An atom consists of protons (positive charge), neutrons (neutral charge), and electrons (negative charge). Electron movement – that is, electrons moving from one atom to another (DC), or moving back and forth (AC) – is what we call electricity.
You start with atoms of silicon, a metalloid (meaning it has properties between that of a metal and non-metal). The biggest producer of silicon is China, followed by Russia and then the USA. Solar panels are usually made of silicon, and it’s this element that does all the hard work. However, silicon by itself is not a very good conductor of electricity.
However, you can “dope” silicon with other atoms, such as boron or phosphorous. Doping is adding a small number of atoms to a large number of another – for example, 1 boron atom in 10 silicon atoms. In actuality, it’s even less than that – perhaps one in a trillion.
Adding one boron atom to a group of silicon atoms creates one “hole” – a space where an electron would be in pure silicon, but isn’t. This is called p-type doping (p is for positive – as there is one fewer electron than in a normal “neutral” state, this makes the resulting mix slightly positive).
Adding one phosphorous atom to a group of silicon atoms adds one extra electron. This is called n-type doping (n for negative, for opposite reasons to p-type).
The magic happens when you bring some n-type material next to some p-type material, and create what’s called a p-n junction. Some of the extra electrons in the n-type move to the holes in the p-type, recombine, and create what’s called a depletion region (also known as the charge space region) between the n-type and p-type. Once this depletion region reaches a certain size (depending on the doping concentration), no more electrons can flow across the border, as an electric field is induced across the junction.
Bring in the sun. As rays of sun (called photons) enter the p-n junction (especially in the depletion zone), the solar energy (which we normally feel as heat) is absorbed. This gives some of the electrons enough energy to “break free”, and creates a new electron-hole pair – that is, a free electron, and an electrically-charged space where an electron should be.

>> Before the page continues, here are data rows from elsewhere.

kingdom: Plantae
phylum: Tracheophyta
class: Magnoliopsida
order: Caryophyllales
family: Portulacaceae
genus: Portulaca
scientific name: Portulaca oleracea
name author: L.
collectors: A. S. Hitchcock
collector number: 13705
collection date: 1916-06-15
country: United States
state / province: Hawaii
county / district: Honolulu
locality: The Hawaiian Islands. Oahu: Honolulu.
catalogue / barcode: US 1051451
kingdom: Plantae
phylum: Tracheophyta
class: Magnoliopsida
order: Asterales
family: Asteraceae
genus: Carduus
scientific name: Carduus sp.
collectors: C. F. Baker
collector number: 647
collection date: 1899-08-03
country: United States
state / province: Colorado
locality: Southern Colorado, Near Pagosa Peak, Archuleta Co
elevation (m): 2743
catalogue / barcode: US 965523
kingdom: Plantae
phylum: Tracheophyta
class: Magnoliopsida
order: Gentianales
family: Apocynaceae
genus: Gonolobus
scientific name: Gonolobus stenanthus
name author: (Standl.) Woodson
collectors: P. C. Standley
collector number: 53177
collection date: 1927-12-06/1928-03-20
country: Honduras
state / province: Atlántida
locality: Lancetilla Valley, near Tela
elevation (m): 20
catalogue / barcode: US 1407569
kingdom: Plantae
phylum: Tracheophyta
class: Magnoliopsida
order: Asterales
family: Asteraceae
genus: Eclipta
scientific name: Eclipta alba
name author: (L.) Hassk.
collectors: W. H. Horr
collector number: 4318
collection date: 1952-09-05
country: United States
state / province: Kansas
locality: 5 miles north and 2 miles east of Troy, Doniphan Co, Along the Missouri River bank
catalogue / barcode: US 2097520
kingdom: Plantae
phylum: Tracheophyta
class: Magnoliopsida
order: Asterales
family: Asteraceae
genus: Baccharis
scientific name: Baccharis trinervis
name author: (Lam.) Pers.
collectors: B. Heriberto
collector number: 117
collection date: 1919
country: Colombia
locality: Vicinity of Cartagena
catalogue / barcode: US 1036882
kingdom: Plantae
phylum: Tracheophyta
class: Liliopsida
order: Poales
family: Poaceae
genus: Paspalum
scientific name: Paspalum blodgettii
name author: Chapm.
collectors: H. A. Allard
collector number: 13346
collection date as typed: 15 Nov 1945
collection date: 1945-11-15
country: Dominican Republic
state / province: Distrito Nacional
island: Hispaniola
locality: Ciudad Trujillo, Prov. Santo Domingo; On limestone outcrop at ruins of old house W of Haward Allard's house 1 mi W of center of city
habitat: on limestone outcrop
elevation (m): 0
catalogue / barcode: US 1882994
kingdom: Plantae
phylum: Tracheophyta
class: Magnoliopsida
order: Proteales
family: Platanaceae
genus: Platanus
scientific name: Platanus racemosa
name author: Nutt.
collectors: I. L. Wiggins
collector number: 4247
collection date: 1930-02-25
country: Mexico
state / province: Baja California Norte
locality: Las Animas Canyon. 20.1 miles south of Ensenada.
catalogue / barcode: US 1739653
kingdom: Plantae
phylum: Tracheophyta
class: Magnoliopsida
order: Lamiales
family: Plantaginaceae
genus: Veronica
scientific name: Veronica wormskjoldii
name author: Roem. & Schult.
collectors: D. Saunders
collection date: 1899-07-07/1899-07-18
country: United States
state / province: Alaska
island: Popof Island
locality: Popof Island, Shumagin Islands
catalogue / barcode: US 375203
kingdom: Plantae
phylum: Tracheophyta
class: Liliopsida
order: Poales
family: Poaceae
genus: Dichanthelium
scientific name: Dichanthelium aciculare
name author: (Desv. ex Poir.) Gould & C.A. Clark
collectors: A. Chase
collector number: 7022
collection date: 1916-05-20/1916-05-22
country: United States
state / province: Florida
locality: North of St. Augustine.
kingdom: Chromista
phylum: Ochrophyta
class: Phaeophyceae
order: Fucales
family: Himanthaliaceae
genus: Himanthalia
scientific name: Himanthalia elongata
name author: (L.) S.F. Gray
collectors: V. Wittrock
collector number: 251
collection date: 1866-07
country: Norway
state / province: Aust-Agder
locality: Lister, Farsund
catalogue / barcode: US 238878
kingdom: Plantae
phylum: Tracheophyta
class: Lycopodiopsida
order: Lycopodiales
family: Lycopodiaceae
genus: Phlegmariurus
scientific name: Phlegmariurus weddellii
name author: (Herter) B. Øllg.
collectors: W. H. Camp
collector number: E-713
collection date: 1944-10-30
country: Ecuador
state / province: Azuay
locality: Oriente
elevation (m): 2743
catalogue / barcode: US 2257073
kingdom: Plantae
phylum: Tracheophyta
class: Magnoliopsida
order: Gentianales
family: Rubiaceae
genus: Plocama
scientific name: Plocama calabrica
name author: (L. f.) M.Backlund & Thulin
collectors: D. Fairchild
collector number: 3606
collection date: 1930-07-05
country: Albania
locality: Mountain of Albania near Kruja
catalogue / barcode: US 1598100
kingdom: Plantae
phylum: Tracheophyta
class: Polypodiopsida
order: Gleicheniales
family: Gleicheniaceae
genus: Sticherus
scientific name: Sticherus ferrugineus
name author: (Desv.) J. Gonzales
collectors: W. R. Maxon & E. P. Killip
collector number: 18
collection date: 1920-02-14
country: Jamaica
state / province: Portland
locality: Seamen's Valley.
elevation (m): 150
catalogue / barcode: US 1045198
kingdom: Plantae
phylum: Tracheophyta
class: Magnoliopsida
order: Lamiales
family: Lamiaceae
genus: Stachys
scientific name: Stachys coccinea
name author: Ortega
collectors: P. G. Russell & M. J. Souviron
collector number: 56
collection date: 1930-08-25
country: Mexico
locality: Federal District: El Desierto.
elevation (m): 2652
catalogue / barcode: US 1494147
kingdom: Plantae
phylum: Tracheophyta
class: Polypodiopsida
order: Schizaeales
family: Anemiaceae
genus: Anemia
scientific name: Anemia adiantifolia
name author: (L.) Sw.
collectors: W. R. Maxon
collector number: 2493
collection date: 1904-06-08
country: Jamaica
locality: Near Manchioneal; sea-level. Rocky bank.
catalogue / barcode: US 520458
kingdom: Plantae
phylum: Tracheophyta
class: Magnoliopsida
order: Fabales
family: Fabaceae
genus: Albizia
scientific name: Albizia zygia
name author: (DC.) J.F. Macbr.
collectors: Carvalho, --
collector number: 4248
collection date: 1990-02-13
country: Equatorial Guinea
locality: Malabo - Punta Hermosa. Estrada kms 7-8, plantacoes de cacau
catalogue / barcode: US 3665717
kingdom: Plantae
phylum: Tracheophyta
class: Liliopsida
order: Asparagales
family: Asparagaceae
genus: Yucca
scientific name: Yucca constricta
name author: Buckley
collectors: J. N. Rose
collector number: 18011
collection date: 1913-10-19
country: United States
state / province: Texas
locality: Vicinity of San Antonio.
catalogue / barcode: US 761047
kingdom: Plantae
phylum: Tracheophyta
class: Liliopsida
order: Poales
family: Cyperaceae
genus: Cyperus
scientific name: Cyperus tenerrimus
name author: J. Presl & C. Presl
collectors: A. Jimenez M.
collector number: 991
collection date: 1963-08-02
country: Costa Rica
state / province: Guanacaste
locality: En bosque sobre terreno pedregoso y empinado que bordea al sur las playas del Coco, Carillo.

Now, remember one side of the depletion zone has extra holes (p-type) and one side has extra electrons (n-type)? Well, this photon-generated electron (negative charge) is attracted to the holes in the p-type side (positive charge), and the photon-generated hole (positive charge) is attracted to the electrons in the n-type side (negative charge). If the p-type and n-type sides are connected through a load – that is, an external circuit, which could include your toaster or TV – the photon-generated electrons and holes can leave the p-n junction and travel towards each other through the wires – and through the toaster and the TV – and eventually recombine. This flow of electrons (and holes) is the electricity generated by solar PV – flowing through the toaster and TV is what makes them work!
As an aside, this is also how LEDs work – but in reverse! If you apply current/voltage to a p-n junction, the extra energy escapes as light.